DST Systems Receives Lowest Governance Score Possible from ISS on Stockholder Rights

COSTA MESA, Calif., Feb. 12, 2014 /PRNewswire/ -- The Argyros Family Trust, together with its affiliates ("Argyros") the largest stockholder of DST Systems, Inc. ("DST" or the "Company") DST with an aggregate beneficial ownership of approximately 21.8% of the outstanding shares of DST, today announced that it has formally submitted nominations of two independent, highly-qualified candidates for election to the Board of Directors of DST (the "Board") at the upcoming 2014 annual meeting of DST's stockholders (the "2014 Annual Meeting").  In addition, Argyros submitted notice that it intends to present a series of stockholder proposals for consideration at the 2014 Annual Meeting intended to effect significant corporate governance reform for the benefit of all stockholders (the "Reform Proposals").

Argyros commented, "In our view, this Board's failure to act independently of management with respect to board composition and structure, and stockholder rights generally, has led to corporate governance deficiencies and strategic missteps.  As of February 1, 2014, DST received an ISS Governance QuickScore rating of 10 with respect to Shareholder Rights—the worst possible score.  We are taking the actions we believe are necessary to protect the rights of all stockholders and ensure the Company is governed responsibly."

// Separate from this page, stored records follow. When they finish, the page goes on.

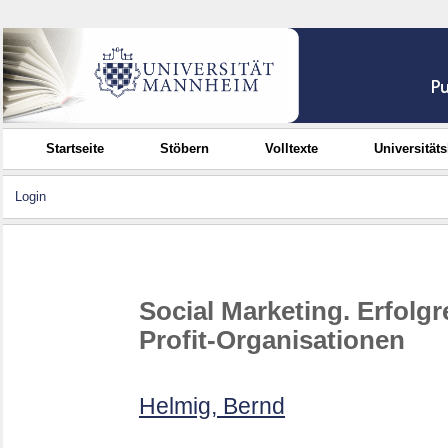
Startseite
Stöbern
Volltexte
Universität
Login
Social Marketing. Erfolg
Profit-Organisationen
Helmig, Bernd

Argyros' two director nominees are:

  • John W. Clark, a Managing Member of Westar Capital Associates
  • Janet E. Kerr, a board member of several NYSE-listed public companies, and advisory board member of Exemplify

The Reform Proposals are to:

  • separate the Chairman and CEO positions
  • declassify the Board
  • redeem the Company's Poison Pill (with Argyros agreeing not to exceed the ownership limits currently in place)
  • implement a "majority vote" standard

"We are confident that our two new director candidates are well-qualified to help address all the challenges confronting the Company and have the necessary independence to protect the rights of stockholders," Argyros continued.  "Janet Kerr brings a first-rate intellect and unparalleled technology background to the Board, making her an ideal candidate to advance the best interests of the Company and bring much-needed diversity to the Board.  John Clark's entrepreneurial experience and accounting background, coupled with nearly two decades of private equity investing experience, will provide the Board with a fresh perspective on long-term strategic and operational plans."

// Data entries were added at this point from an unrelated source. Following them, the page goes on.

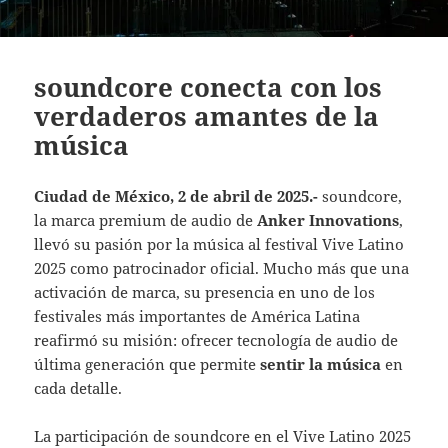
soundcore conecta con los
verdaderos amantes de la
música
Ciudad de México, 2 de abril de 2025.-
soundcore,
la marca premium de audio de
Anker Innovations
,
llevó su pasión por la música al festival Vive Latino
2025 como patrocinador oficial. Mucho más que una
activación de marca, su presencia en uno de los
festivales más importantes de América Latina
reafirmó su misión: ofrecer tecnología de audio de
última generación que permite
sentir la música
en
cada detalle.
La participación de soundcore en el Vive Latino 2025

For further information contact:

Investors:
Thomas Ball / Ronald Knox / John Ferguson
Morrow & Co., LLC
203-658-9400

Media:
Steve Lipin / Lin-Hua Wu
Brunswick Group LLC
212-333-3810

CERTAIN INFORMATION CONCERNING THE PARTICIPANTS

The Argyros Family Trust, together with the other participants named herein ("Argyros"), intends to file a preliminary proxy statement and accompanying proxy card with the U.S. Securities and Exchange Commission ("SEC") to be used to solicit votes for the election of its slate of director nominees and the series of corporate governance proposals described above at the 2014 annual meeting of stockholders of DST Systems, Inc., a Delaware corporation ("DST" or the "Company").

ARGYROS ADVISES ALL DST STOCKHOLDERS TO READ THE ARGYROS PROXY STATEMENT AND OTHER PROXY MATERIALS WHEN THEY BECOME AVAILABLE BECAUSE THEY WILL CONTAIN IMPORTANT INFORMATION. 

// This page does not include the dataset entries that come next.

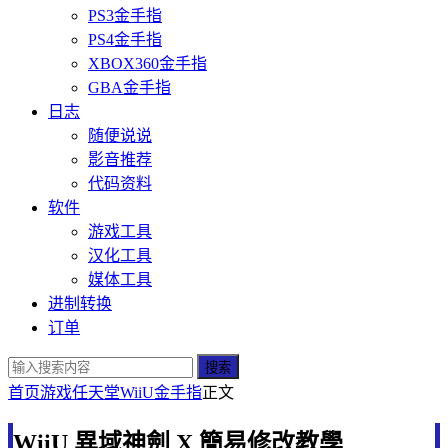
PS3金手指
PS4金手指
XBOX360金手指
GBA金手指
日志
随便说说
影音推荐
代码资料
软件
游戏工具
汉化工具
媒体工具
进制转换
订单
搜索
首页
游戏
任天堂
WiiU金手指
正文
WiiU 異域神劍 X 簡易修改教學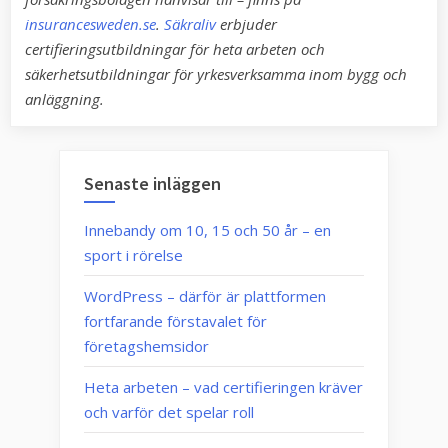
insurancesweden.se
.
Säkraliv
erbjuder
certifieringsutbildningar för heta arbeten och
säkerhetsutbildningar för yrkesverksamma inom bygg och
anläggning.
Senaste inläggen
Innebandy om 10, 15 och 50 år – en
sport i rörelse
WordPress – därför är plattformen
fortfarande förstavalet för
företagshemsidor
Heta arbeten – vad certifieringen kräver
och varför det spelar roll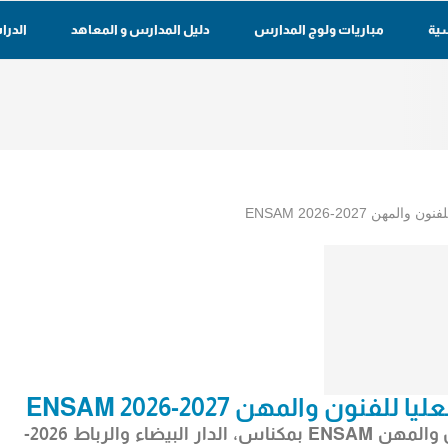
سية
مباريات ولوج المدارس
دليل المدارس و المعاهد
الدرا
هن ENSAM 2026-2027
ون والمهن ENSAM 2026-2027
لمهن ENSAM
بمكناس، الدار البيضاء والرباط 2026-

Such proxy materials will be available at no charge on the SEC's website at http://www.sec.gov. In addition, the participants in this proxy solicitation will provide copies of the proxy statement without charge, when available, upon request.  Requests for copies should be directed to the participants' proxy solicitor, Morrow & Co.

The participants in the proxy solicitation are the Argyros Family Trust, The Argyros Family Foundation, a charitable foundation, HBI Financial, Inc., a Washington corporation, GLA Financial Corporation, a California corporation, The Lenore Trigonis Trust Established under the Leon and Olga Argyros 1986 Trust, The Selia Poulos Trust Established under the Leon and Olga Argyros 1986 Trust, Julia A. Argyros, George L. Argyros, Brent L. Law, John W. Clark, and Janet E. Kerr (collectively, the "Participants").

The Argyros Family Foundation beneficially owns 355,731 shares of common stock, par value $0.01 per share ("Shares"), of the Company.  HBI Financial, Inc. beneficially owns 4,130,500 Shares.  GLA Financial Corporation beneficially owns 1,686 Shares.  The Argyros Family Trust beneficially owns 4,715,384 Shares.  The Lenore Trigonis Trust Established under the Leon and Olga Argyros 1986 Trust beneficially owns 450 Shares.  The Selia Poulos Trust Established under the Leon and Olga Argyros 1986 Trust beneficially owns 450 Shares.  Julia A. Argyros beneficially owns 9,203,301 Shares.  George L. Argyros beneficially owns 356,631 Shares.  Brent L. Law beneficially owns 2,510 Shares.  John W. Clark beneficially owns 2,500 Shares.  Janet E. Kerr beneficially owns zero Shares.  All ownership figures are as of today, February 12, 2014.

Updated information regarding the Participants in the solicitation and a description of their direct and indirect interests, by security holdings or otherwise, to the extent applicable, will be available in the preliminary proxy statement expected to be filed with the SEC in the near future.